Ousmane Sonko : Un vent d’espoir pour le panafricanisme

« Sans unité, les peuples d’Afrique n’ont pas de futur, sauf comme perpétuelles et faibles victimes de l’impérialisme et de l’exploitation ». Cette phrase de Julius Nyerere, ancien président de la République de Tanzanie et figure emblématique du panafricanisme, aurait pu être attribuée à Ousmane Sonko, lui qui depuis son entrée fracassante dans la sphère politique ne cesse de dénoncer cette exploitation néocoloniale dont est victime le peuple africain.

A l’heure ou tout espoir semblait être perdu du fait des échecs et trahisons répétés de nos dirigeants africains, le candidat Ousmane Sonko semble porter l’un des derniers espoirs de voir le Sénégal et l’Afrique sortir de l’étau de cette domination qui nous plonge et continuera de nous plonger dans le sous-développement. Entre le FCFA, les Accords de partenariats économiques, les contrats de concession des marchés publics, les outils d’exploitations sont nombreux et variés. Cela, le leader de Pastef l’a très vite compris, lui qui a passé quinze années de sa vie dans la fonction publique. Il connait mieux que quiconque les rouages et le fonctionnement de l’Etat. Il n’a pu rester neutre et s’empêcher de s’ériger contre ce système dirigé par cette oligarchie sans foi ni loi qu’il qualifiera lui-même de « corrompue » et « vendue aux intérêts étrangers ».

Cette position courageuse qui lui vaudra une radiation de la fonction publique n’est pas sans rappeler l’histoire du capitaine Thomas Sankara qui lui aussi a été limogé de son poste de premier ministre du Burkina Faso. Il a osé s’attaquer au système et à l’impérialisme, et lorsqu’on prône l’estime de soi, l’amour de son peuple et sa libération, on devient un homme à abattre

Il faut aussi dire que les enjeux sont énormes. Tel un prédateur qui protège sa proie, les puissances étrangères n’ont pas intérêt à ce que des hommes comme Ousmane Sonko prennent le pouvoir et libère leur peuple.

Avec tout le potentiel humain et matériel que nous possédons, le Sénégal pourrait avec un dirigeant honnête et dévoué atteindre en moins d’une décennie un niveau de développement tel que l’ensemble du continent sera obligé de suivre la tendance. Ce sera mettre au pouvoir de jeunes patriotes armés de savoir et surtout déterminés à redonner à l’Afrique sa souveraineté et sa vraie indépendance. S’il faut un début à tout, ce début se nomme Ousmane Sonko.

L’idéologie de Pastef les patriotes s’inscrit parfaitement dans la lignée de ces grands partis ou mouvements politiques qui, tout au long de l’histoire, ont fait trembler le néocolonialisme sans jamais le terrasser malheureusement. La raison ? Nos gouvernants ! Certainement pas par manque de connaissance des germes du mal mais par pur cupidité et par manque de ‘’Yeurmandé’’ envers une population au bord du gouffre.

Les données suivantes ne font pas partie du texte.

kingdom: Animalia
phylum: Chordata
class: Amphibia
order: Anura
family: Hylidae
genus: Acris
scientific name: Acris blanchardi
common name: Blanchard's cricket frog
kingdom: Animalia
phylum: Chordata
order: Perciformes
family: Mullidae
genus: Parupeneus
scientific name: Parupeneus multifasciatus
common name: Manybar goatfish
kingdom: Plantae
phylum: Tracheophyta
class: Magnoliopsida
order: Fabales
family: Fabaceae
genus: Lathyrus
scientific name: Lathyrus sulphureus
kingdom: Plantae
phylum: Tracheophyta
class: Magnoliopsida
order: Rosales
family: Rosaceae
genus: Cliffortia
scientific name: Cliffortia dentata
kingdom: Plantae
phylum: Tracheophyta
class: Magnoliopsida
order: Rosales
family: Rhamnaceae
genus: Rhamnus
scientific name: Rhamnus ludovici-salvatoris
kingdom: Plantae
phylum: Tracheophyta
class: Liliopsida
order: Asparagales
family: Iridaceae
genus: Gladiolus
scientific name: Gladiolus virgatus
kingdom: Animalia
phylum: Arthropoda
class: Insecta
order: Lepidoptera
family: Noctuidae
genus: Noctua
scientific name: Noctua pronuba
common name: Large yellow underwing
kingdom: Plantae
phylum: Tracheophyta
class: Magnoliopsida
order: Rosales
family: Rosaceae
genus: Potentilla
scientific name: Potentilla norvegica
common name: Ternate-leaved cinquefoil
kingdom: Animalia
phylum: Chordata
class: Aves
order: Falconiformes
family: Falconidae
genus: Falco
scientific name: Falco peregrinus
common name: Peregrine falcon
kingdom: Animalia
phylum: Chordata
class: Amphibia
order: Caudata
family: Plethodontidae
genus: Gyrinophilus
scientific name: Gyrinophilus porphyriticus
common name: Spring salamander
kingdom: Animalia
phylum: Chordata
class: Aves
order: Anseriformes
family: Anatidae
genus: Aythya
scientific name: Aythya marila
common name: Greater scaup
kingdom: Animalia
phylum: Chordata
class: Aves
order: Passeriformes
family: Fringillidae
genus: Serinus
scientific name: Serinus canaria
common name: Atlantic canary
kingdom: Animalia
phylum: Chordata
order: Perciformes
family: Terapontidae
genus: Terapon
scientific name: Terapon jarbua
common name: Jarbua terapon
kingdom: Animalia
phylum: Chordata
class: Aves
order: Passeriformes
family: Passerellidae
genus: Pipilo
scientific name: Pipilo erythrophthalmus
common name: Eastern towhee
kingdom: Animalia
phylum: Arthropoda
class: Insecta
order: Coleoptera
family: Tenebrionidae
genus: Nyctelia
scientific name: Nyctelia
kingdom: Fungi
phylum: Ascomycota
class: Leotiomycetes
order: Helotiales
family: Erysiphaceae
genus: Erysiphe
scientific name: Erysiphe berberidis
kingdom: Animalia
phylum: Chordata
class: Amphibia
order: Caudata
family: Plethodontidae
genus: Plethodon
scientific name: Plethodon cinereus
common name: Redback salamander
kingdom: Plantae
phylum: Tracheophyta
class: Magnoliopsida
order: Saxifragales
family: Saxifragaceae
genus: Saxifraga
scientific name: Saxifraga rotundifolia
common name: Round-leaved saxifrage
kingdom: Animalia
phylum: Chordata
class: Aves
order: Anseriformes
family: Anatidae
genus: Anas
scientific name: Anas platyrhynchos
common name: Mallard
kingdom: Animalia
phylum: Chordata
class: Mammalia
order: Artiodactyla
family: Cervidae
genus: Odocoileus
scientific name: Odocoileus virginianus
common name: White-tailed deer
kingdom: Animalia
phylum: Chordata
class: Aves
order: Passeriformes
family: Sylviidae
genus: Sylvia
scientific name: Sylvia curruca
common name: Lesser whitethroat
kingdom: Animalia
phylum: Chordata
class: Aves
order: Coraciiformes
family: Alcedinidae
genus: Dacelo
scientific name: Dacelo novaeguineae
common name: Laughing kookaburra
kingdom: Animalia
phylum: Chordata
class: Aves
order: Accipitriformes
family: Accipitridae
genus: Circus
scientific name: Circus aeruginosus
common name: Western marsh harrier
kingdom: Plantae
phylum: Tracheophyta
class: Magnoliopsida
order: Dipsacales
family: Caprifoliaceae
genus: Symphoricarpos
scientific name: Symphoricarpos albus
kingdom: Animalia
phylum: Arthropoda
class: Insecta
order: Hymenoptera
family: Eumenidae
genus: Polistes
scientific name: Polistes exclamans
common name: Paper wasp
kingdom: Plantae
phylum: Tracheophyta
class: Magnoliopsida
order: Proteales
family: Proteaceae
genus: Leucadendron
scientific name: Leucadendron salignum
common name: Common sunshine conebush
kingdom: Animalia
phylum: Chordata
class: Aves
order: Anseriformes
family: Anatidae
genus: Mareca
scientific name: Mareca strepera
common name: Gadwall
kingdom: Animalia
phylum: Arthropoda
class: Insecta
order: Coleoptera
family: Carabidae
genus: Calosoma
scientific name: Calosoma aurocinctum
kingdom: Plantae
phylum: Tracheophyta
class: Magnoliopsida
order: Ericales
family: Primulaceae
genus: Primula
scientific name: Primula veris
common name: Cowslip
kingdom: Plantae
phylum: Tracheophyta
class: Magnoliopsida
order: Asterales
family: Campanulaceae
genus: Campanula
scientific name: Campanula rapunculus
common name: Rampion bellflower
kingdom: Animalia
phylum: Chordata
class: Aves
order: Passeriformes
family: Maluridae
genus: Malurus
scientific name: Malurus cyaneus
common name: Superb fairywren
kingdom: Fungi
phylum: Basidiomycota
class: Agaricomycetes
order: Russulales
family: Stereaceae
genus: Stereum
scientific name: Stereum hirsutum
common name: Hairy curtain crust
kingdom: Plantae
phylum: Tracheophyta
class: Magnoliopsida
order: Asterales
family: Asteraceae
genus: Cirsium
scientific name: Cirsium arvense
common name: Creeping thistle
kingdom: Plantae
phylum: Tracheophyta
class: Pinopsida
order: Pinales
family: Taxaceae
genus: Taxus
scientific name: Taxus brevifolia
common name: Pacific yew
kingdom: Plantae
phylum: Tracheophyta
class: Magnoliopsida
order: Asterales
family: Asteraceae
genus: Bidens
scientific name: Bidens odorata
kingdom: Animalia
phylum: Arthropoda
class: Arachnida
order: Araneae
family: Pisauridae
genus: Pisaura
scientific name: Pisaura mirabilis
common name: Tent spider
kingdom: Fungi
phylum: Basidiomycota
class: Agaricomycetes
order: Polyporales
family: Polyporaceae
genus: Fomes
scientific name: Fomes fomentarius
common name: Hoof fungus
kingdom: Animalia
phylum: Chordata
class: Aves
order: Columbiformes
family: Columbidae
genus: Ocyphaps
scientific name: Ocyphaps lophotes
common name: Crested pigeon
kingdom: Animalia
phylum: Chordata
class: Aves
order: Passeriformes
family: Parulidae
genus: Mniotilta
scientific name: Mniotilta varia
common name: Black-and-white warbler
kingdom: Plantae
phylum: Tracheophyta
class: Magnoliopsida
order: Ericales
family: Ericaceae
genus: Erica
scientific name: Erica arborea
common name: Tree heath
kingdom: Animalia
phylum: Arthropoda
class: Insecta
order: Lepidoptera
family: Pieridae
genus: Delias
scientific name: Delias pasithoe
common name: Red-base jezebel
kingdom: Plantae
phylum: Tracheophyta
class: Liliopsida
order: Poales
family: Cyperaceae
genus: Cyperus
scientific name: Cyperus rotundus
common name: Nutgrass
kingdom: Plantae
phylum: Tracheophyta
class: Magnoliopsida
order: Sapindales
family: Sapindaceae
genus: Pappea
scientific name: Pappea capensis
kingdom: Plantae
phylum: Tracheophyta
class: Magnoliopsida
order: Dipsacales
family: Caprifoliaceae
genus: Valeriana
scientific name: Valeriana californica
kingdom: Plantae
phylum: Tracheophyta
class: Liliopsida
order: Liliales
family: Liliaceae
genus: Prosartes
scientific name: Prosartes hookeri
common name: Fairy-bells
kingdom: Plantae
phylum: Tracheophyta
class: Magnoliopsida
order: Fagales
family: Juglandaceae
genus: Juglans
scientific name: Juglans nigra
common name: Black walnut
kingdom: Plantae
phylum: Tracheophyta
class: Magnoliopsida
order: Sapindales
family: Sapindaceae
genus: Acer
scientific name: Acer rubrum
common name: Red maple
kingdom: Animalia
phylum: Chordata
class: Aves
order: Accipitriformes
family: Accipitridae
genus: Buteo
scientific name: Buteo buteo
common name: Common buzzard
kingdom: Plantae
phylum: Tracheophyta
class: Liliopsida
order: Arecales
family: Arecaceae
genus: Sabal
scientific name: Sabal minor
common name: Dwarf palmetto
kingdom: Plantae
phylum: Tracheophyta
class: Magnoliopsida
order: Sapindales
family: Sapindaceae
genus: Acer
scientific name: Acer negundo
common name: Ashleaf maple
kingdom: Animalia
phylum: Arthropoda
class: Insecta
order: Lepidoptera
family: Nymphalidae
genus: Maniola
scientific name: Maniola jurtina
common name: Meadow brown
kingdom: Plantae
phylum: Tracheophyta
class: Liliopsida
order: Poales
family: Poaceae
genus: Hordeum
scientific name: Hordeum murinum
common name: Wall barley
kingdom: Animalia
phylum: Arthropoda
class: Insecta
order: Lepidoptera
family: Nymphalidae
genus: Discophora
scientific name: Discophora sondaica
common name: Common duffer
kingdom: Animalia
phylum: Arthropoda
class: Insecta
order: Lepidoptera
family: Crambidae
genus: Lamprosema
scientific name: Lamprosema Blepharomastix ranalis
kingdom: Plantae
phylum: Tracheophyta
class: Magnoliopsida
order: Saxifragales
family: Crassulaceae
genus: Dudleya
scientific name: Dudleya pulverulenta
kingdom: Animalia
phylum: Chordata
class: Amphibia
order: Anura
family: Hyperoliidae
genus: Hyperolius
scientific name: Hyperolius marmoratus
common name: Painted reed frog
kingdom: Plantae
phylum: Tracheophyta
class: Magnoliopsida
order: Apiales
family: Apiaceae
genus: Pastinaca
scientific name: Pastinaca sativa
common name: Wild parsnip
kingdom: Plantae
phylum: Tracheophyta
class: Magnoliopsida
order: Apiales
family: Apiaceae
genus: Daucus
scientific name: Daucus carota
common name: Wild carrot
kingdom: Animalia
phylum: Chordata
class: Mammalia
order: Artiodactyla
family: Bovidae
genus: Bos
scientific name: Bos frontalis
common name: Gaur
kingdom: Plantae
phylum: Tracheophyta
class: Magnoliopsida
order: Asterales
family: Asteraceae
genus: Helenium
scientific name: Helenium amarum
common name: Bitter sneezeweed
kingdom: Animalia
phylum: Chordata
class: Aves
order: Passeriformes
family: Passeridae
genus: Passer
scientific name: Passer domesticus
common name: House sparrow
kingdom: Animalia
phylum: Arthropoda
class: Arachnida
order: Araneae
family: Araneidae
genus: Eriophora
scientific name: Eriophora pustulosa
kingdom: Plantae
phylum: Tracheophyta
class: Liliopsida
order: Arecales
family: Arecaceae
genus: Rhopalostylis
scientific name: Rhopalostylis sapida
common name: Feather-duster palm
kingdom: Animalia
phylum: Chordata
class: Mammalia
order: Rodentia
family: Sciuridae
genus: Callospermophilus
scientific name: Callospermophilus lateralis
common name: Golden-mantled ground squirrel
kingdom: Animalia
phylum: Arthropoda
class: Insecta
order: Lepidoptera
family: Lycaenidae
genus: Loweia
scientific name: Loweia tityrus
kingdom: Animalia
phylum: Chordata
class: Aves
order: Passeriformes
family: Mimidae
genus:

Apolitique, j’ai décidé de voter Ousmane Sonko car parmi tous les candidats en lice, il est seul à avoir une politique concrète de développement national avec une vision panafricaine et la farouche volonté d’œuvrer pour la création d’une monnaie africaine en est la parfaite illustration. Parmi tous les candidats, il est seul à revendiquer hautement et fièrement son opposition à l’impérialisme occidental et à la France-Afrique. Les contrats de concession attribués scandaleusement aux multinationales seront suspendus. Nos parents cultivateurs expropriés de leurs terres de façon indigne et injuste au profit de ces mêmes multinationales seront rétablis dans leurs droits. Enfin, parmi tous les candidats, Ousmane Sonko est le seul qui peut se targuer, tout comme Thomas Sankara, d’avoir occupé des postes hautement exposés à la corruption en Afrique et d’en être sorti comme il en est entré : les mains propres.

Camarades, l’heure du renouveau et du changement a sonné, et nous jeunes sénégalais panafricains, nous voterons Ousmane Sonko le 24 février 2019 pour que jamais ne meure l’espoir d’une Afrique libre et unie.